Configuring Network Extension

Procedure

1. In the Config Network Extension area, enable the Network Extension.
   

   • You need to select Enable only when configuring network extension services by clicking at the right side of the virtual gateway. If you configure network extension services in wizard mode, Enable will be selected by default.
   • After network extension is enabled, the keepalive function is enabled by default.
   • You do not need to configure any route from the virtual gateway to the user's IP address to enable SSL VPN network extension. If IP spoofing attack defense is enabled on the FW, the packets from the user to the virtual gateway will be identified as IP spoofing attack packets and discarded. In such cases, you need to configure a route from the virtual gateway to the user's IP address when you enable network extension.
2. Configure an IP address range of the address pool.

   Parameter	Description
   Preserve Connections	If this function is enabled, the client periodically sends packets to the FW to prevent the SSL session from timeout. This keeps alive the network extension connection between the client and the server.
   Keepalive Packet Sending Cycle	Specifies the interval for sending keepalive packets.
   Available IP Address Range	Specifies the range of virtual IP addresses assigned by the SSL VPN gateway to users. Each row contains only one address range. When a network extension address pool is added, online users are not logged out. When a network extension address pool is modified, online users who are using the addresses will be logged out. When a network extension address pool is deleted, online users who are using the addresses in the pool will be logged out.

3. Select a routing mode.

   Parameter	Description
   Split routing mode	The data from the client to the intranet is sent to the virtual network card based on the system routing table for forwarding, and the virtual network card uses the virtual IP address as the source IP address of the data. The data destined for the local subnet is forwarded by a real network card, and the network card uses the actual IP address as the source IP address of the data. Therefore, network extension forwards only the data to the intranet. In the mean time, the virtual network card also forwards the data that does not destine for the local subnet. Users can access only enterprise intranet and local LAN resources, but cannot access Internet resources.
   Full routing mode	All data accessing any resources is delivered to the virtual network card to forward the data to the virtual gateway. Users can access only enterprise intranet resources, but cannot access Internet or local LAN resources.
   Manual routing mode	You must configure a static route to the intranet on the device. The client identifies the data destined for the intranet and forwards the data through the virtual network card. Users can access specific network segment resources of the enterprise intranet. The access to the Internet and local LAN is not affected by the network extension function.

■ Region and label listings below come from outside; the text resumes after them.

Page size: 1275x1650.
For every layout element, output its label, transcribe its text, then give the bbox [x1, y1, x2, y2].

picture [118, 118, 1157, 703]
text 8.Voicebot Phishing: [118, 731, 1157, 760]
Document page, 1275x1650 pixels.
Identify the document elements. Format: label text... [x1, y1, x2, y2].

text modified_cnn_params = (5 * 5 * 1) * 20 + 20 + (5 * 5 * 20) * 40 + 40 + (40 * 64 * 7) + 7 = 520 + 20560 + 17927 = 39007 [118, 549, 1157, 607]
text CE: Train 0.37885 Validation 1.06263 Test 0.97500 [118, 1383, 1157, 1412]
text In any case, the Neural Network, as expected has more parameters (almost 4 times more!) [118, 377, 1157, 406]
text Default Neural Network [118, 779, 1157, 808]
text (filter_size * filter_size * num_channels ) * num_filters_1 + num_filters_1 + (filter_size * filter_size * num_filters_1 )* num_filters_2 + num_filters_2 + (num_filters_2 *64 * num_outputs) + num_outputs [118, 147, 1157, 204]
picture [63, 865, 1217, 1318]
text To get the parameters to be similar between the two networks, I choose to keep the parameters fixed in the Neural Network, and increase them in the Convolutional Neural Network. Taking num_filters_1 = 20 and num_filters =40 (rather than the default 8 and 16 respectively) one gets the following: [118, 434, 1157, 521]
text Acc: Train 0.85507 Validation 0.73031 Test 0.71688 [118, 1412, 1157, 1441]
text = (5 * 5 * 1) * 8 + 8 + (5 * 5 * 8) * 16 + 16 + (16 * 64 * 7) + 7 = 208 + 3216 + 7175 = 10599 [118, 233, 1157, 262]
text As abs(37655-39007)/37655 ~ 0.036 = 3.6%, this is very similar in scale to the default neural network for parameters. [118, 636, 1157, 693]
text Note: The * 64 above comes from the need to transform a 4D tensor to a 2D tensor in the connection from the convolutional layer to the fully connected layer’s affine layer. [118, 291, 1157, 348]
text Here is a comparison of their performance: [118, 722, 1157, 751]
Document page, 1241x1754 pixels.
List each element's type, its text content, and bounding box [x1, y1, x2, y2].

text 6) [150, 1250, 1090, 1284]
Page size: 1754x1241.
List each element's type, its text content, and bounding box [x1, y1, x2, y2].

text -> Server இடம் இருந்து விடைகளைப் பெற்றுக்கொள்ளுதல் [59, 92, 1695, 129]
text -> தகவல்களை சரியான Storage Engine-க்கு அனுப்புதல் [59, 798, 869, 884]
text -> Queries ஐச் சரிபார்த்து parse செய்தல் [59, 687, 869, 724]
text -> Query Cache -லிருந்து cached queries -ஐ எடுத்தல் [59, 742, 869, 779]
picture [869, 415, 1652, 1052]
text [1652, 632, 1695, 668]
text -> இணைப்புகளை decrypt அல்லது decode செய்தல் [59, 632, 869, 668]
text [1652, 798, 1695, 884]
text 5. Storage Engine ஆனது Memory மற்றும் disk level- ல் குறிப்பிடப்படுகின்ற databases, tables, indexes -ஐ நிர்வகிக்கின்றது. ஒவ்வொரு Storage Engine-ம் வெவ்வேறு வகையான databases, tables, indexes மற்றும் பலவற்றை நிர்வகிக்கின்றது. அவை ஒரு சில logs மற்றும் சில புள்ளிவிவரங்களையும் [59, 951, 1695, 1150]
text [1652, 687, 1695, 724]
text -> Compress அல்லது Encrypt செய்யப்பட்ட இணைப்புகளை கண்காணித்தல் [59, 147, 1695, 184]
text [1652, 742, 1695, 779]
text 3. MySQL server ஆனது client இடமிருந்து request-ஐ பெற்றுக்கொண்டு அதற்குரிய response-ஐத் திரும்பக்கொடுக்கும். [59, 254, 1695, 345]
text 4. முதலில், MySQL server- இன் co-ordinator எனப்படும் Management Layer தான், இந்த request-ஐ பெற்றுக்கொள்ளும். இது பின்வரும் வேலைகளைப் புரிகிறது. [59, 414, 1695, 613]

4. Under Accessible Private Network Segment List, click Add.

   Perform this step only when the manual routing mode is selected.

5. Configure an accessible intranet subnet.

Perform this step only when the manual routing mode is selected.

In this mode, users can remotely access the resources on specific intranet segments. The access to the Internet and LAN is not affected. If the LAN and remote intranet overlap, traffic is routed to the remote intranet instead of the LAN.

• If the intranet server IP address and virtual IP address are on different subnets, configure a route to the virtual IP address on the intranet server.
• Adding, modifying, or deleting an accessible internal subnet causes online users to go offline.